### Exercise description
Edit the rows in the stretch from the line that contains "второй месяц живет" through the line that contains "citogenética convencional y n". Replace "homogéneas" with "heterogéneas", keep everything else the same, and return only those lines.

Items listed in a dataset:

□ □ □

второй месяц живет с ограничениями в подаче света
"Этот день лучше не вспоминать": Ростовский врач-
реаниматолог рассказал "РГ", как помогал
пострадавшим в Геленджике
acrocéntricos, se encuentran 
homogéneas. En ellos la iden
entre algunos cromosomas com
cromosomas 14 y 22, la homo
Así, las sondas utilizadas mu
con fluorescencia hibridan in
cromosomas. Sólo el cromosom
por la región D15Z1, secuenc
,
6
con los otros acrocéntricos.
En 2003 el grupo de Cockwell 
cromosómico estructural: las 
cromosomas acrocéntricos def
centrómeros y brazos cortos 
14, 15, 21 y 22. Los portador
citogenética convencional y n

□ □ □

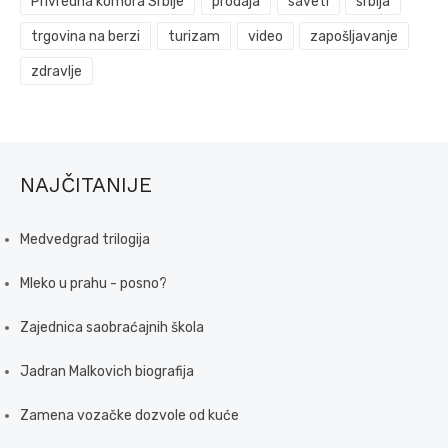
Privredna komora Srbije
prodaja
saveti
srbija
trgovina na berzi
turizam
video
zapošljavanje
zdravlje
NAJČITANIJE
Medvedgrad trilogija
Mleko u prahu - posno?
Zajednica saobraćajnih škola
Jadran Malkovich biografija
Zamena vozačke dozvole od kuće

□ □ □

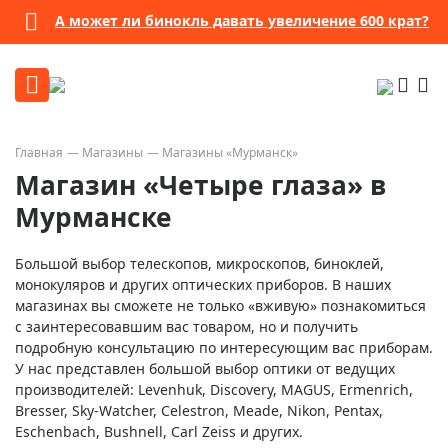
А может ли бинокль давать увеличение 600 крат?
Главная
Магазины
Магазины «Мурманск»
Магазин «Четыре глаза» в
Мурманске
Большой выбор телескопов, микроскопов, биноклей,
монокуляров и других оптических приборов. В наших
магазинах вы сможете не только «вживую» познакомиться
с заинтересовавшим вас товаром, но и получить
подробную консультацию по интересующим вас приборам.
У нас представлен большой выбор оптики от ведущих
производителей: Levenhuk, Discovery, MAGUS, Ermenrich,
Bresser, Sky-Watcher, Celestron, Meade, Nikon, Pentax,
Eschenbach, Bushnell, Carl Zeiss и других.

□ □ □

### Solution for this task
второй месяц живет с ограничениями в подаче света
"Этот день лучше не вспоминать": Ростовский врач-
реаниматолог рассказал "РГ", как помогал
пострадавшим в Геленджике
acrocéntricos, se encuentran 
heterogéneas. En ellos la iden
entre algunos cromosomas com
cromosomas 14 y 22, la homo
Así, las sondas utilizadas mu
con fluorescencia hibridan in
cromosomas. Sólo el cromosom
por la región D15Z1, secuenc
,
6
con los otros acrocéntricos.
En 2003 el grupo de Cockwell 
cromosómico estructural: las 
cromosomas acrocéntricos def
centrómeros y brazos cortos 
14, 15, 21 y 22. Los portador
citogenética convencional y n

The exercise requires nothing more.